**PROBLEM 1**
From the passage about Iraqi truck drivers, write out the text between "Inside the large" and "Jordanian border authorities.", inclusive.
**PROBLEM 2**
According to the passage about Iraqi truck drivers, how long must the drivers wait in line before crossing the border into Jordan?

== SELECTED EXCERPT

Inside the large office of the general director of the company, drivers from Baghdad, Baquba, Sadr City, Fallujah, Ramadi, and Basra, Sunni and Shia alike, crowd about glasses of hot tea to take turns venting their frustrations amid my questions.
Prior to the invasion, they used to make four to five trips between Amman and Baghdad per month. Now they make one trip per month, primarily due to the fact that prior to crossing the border into Jordan they are forced to wait in a line several kilometers long for 18 days. This is due to what they believe to be unnecessary harassment by Jordanian border authorities.
They sleep in the cabs of their trucks as the line inches closer to the border, and when a driver from Basra tells me that if they leave their trucks at night they are shot at by American soldiers, I glance across the room to find all of the men nodding in agreement.
None of them are content with the situation.
“All of our problems are due to the Americans,” says Ahmed, a driver who has been trying to get supplies into Ramadi. “The soldiers have surrounded the city for so long, there is one entry way in and all of the people of the city are suffering. The Americans brought all of these problems with them.”
The subject of civil war is broached, and Mohammed, a Shia driver from Sadr City, blurts out, “The occupiers are creating these problems between the Shia and Sunni, but they will not divide us! All occupations only mean destruction and suffering!”
I look around the room filled with seething Iraqis and find them nodding once again.
Ahmed raises his voice over the others and, eyes seething with anger, asks, “My cousin is in al-Qaim, and he just told me the Americans have destroyed so many houses in that area and killed women and children!”
All of the attention in the room shifts to the large, mustached man wearing a brown dishdasha as he continues.

====
== ENTRIES SHOWN

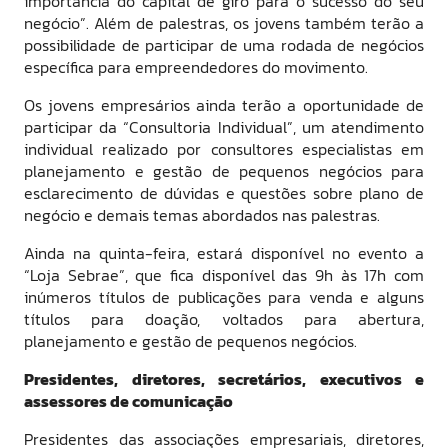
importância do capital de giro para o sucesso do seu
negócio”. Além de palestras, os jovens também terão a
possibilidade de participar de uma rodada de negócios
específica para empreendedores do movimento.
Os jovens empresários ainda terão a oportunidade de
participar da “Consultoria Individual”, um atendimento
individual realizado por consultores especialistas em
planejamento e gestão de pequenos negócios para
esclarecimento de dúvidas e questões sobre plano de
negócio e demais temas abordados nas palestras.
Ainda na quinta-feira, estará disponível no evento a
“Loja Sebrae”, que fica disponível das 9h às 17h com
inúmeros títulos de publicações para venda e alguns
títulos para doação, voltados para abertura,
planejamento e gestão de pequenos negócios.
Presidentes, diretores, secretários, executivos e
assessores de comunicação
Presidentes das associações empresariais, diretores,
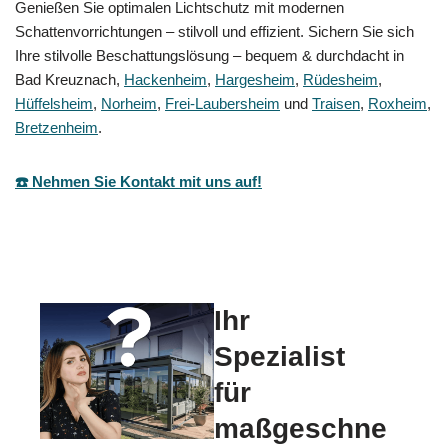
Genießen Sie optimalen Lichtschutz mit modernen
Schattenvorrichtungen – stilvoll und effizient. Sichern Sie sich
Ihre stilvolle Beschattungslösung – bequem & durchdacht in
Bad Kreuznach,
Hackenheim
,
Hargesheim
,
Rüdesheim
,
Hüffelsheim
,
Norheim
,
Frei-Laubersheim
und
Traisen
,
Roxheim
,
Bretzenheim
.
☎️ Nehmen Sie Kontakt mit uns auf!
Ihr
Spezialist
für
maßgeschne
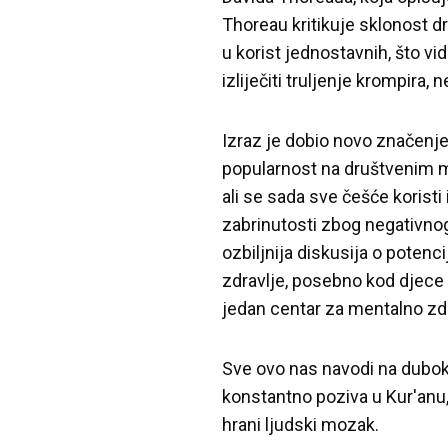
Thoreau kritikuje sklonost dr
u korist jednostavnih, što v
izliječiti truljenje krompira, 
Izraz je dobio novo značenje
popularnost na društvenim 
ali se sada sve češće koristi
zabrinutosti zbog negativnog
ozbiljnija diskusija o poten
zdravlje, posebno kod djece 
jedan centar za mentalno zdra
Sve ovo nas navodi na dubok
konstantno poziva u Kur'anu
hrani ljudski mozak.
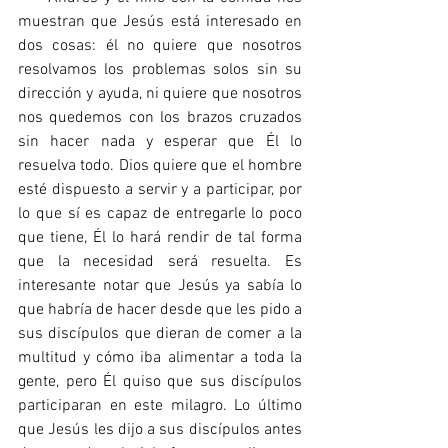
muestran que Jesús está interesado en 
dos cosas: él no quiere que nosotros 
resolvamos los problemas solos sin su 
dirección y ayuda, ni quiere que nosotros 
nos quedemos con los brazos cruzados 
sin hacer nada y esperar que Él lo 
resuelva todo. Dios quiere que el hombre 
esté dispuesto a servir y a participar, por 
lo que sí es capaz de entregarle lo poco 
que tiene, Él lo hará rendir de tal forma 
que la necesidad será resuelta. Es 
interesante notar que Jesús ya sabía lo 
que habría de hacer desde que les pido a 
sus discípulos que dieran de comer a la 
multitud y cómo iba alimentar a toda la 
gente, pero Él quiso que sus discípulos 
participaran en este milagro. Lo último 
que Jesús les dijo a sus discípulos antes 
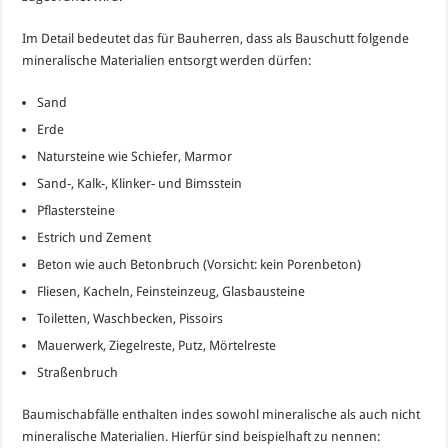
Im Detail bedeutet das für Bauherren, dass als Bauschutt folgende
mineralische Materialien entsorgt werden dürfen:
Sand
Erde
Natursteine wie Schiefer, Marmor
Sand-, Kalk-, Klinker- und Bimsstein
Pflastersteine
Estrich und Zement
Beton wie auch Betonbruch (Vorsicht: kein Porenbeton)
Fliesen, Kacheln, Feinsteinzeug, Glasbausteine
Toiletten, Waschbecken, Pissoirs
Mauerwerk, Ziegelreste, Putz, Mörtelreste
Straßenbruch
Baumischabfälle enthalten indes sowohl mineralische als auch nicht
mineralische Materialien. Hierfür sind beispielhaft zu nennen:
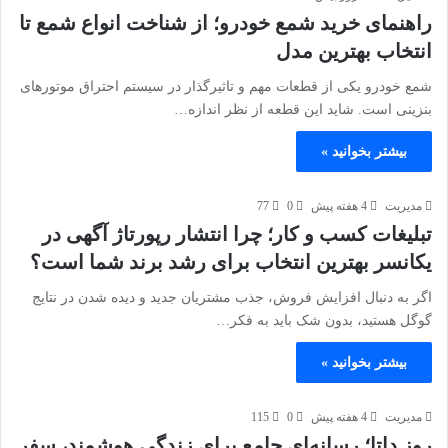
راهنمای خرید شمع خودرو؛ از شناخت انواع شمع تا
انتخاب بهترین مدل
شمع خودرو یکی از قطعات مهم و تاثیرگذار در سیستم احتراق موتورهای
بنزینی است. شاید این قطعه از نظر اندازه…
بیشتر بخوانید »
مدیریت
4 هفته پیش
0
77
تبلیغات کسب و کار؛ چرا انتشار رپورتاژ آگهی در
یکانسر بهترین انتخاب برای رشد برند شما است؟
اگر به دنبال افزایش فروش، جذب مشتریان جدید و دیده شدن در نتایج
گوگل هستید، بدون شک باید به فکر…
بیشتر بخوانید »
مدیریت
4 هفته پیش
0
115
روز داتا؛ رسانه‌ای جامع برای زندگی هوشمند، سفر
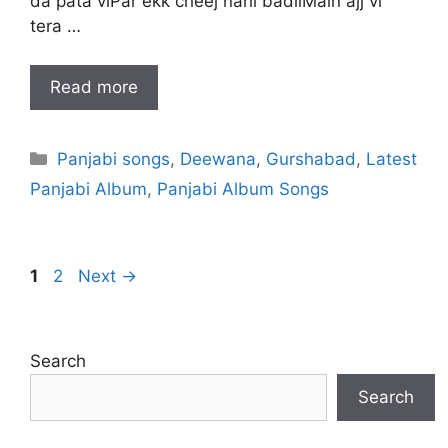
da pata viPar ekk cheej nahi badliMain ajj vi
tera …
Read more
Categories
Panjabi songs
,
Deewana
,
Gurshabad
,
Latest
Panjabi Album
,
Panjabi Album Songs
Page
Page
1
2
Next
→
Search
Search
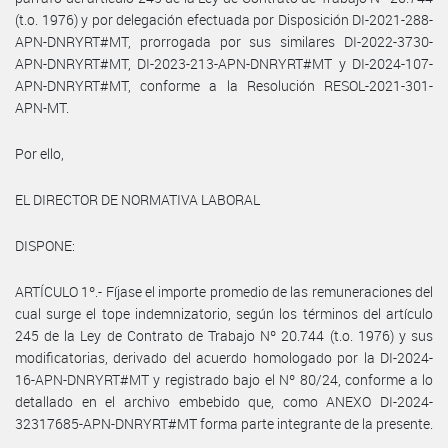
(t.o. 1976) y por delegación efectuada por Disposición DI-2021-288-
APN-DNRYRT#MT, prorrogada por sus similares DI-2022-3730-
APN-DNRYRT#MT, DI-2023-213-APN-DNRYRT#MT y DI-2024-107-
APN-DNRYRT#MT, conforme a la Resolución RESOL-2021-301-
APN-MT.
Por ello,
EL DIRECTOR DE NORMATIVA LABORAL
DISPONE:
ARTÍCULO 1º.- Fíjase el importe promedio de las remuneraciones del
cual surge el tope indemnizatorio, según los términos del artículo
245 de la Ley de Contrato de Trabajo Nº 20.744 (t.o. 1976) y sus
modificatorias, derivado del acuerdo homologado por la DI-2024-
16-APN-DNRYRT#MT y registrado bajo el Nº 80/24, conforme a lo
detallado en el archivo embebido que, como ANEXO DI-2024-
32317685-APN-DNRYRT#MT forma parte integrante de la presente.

====
== ENTRIES SHOWN

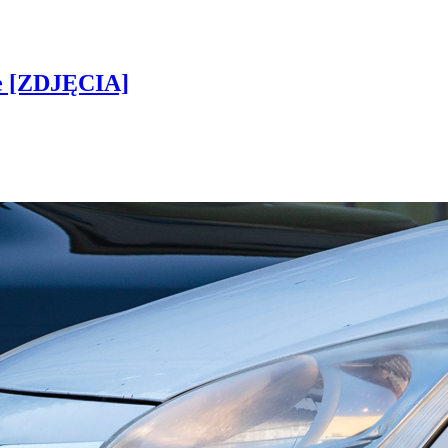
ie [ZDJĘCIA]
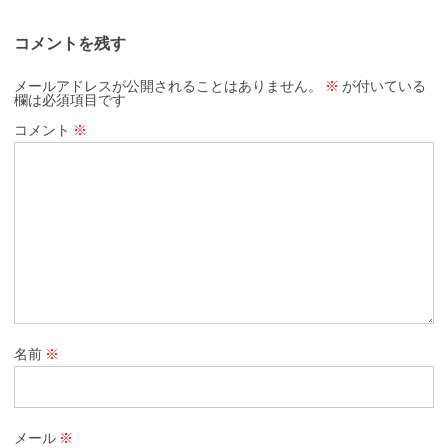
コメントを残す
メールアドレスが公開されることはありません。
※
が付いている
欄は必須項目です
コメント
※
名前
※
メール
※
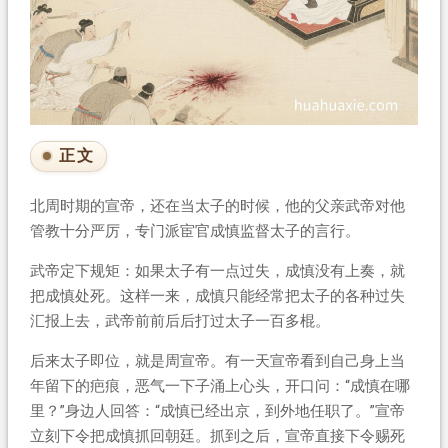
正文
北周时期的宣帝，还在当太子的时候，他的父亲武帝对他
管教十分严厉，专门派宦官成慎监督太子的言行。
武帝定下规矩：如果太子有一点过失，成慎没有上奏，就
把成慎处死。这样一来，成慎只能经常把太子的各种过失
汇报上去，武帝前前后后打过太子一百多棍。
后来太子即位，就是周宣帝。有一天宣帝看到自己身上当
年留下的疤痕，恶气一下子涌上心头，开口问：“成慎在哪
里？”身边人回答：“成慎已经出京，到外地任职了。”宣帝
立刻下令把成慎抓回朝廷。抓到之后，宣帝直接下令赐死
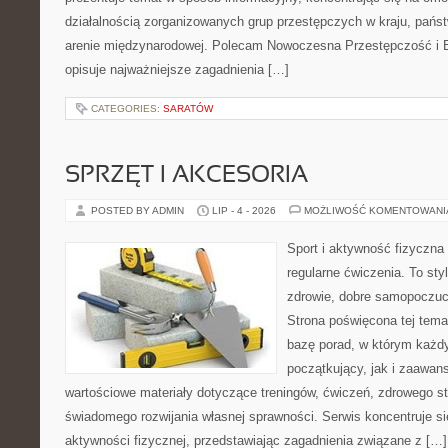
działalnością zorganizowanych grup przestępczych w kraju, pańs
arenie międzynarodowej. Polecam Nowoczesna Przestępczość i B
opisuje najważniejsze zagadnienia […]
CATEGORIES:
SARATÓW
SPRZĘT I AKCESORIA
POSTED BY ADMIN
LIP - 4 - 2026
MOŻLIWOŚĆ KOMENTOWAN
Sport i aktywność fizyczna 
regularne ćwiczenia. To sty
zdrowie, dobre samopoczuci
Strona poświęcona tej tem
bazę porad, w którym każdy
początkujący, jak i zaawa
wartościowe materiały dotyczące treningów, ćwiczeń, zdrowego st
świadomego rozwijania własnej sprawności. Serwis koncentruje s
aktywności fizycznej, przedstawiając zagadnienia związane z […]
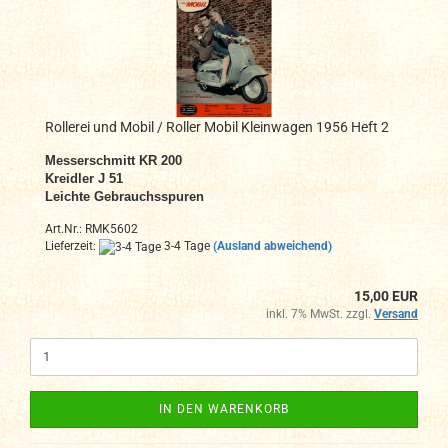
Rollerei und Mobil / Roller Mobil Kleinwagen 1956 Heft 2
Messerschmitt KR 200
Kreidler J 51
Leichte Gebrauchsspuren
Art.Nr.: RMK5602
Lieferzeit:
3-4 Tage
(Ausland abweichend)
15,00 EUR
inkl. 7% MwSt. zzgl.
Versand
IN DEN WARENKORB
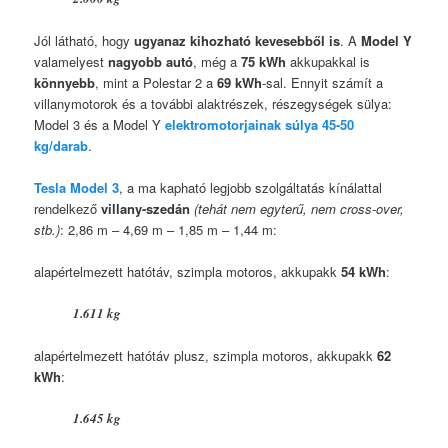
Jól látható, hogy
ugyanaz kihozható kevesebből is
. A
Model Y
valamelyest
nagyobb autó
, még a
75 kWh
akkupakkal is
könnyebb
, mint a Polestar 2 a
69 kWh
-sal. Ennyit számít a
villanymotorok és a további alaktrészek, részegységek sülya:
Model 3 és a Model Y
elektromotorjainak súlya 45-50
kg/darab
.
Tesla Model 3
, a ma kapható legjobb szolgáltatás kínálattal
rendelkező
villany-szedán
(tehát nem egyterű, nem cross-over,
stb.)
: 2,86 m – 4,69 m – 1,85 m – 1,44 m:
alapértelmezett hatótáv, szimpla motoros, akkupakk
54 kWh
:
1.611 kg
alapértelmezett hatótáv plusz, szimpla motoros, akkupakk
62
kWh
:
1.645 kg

====
== ENTRIES SHOWN

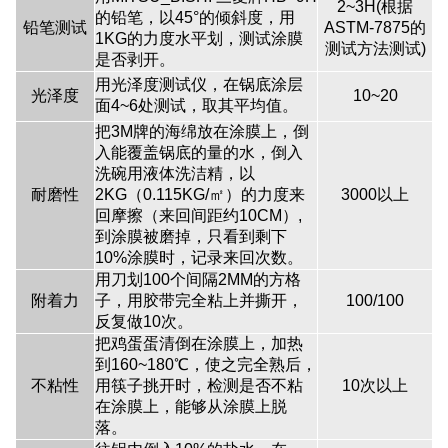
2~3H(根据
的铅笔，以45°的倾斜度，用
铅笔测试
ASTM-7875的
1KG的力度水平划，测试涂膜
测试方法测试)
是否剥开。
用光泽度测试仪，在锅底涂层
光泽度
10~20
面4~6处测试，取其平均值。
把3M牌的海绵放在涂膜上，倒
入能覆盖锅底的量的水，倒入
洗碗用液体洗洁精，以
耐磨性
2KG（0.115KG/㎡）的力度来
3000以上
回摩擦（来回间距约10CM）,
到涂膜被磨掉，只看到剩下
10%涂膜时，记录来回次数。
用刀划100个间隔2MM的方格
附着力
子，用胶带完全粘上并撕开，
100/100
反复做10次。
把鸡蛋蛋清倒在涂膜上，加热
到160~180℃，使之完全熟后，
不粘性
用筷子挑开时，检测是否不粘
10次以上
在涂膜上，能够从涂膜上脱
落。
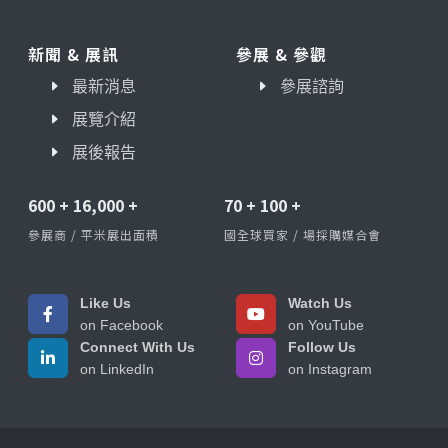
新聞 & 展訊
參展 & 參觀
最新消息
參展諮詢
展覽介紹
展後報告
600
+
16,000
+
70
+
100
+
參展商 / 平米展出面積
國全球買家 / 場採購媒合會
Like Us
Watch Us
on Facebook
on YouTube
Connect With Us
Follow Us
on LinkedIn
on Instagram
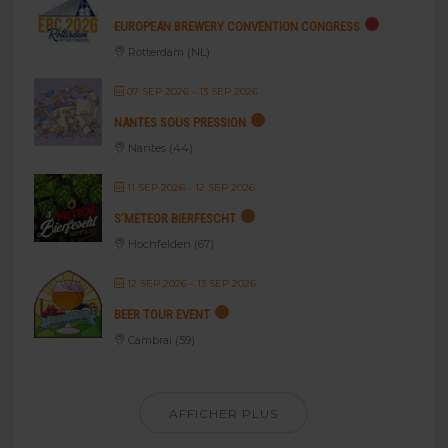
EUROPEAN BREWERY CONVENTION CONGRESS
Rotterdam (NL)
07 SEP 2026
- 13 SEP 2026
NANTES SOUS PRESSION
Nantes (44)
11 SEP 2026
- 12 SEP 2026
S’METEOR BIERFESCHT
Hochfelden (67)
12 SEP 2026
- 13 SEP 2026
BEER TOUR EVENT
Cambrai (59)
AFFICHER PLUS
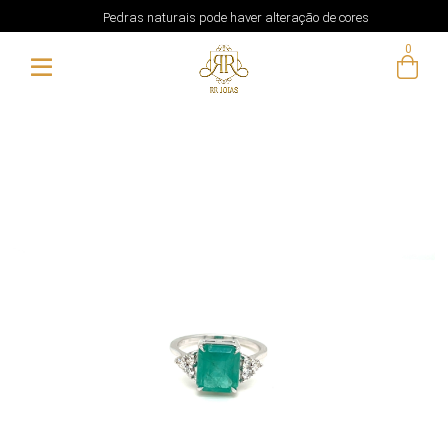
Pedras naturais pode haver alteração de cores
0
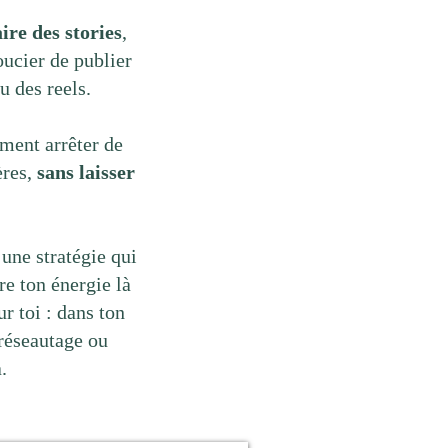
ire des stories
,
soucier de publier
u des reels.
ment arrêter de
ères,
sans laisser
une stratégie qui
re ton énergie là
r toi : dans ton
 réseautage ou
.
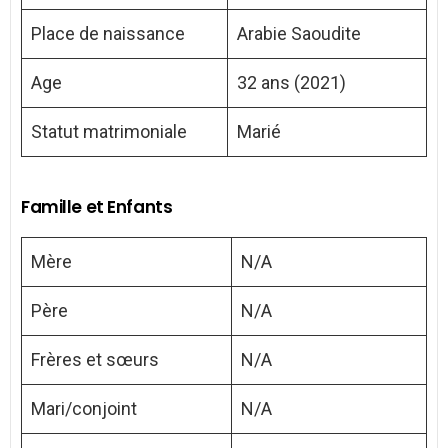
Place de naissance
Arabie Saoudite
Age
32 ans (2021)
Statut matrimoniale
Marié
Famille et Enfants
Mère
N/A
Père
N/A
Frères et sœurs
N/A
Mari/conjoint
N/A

====

**TASK RESPONSE 1**
Inside the large office of the general director of the company, drivers from Baghdad, Baquba, Sadr City, Fallujah, Ramadi, and Basra, Sunni and Shia alike, crowd about glasses of hot tea to take turns venting their frustrations amid my questions.
Prior to the invasion, they used to make four to five trips between Amman and Baghdad per month. Now they make one trip per month, primarily due to the fact that prior to crossing the border into Jordan they are forced to wait in a line several kilometers long for 18 days. This is due to what they believe to be unnecessary harassment by Jordanian border authorities.

**TASK RESPONSE 2**
18 days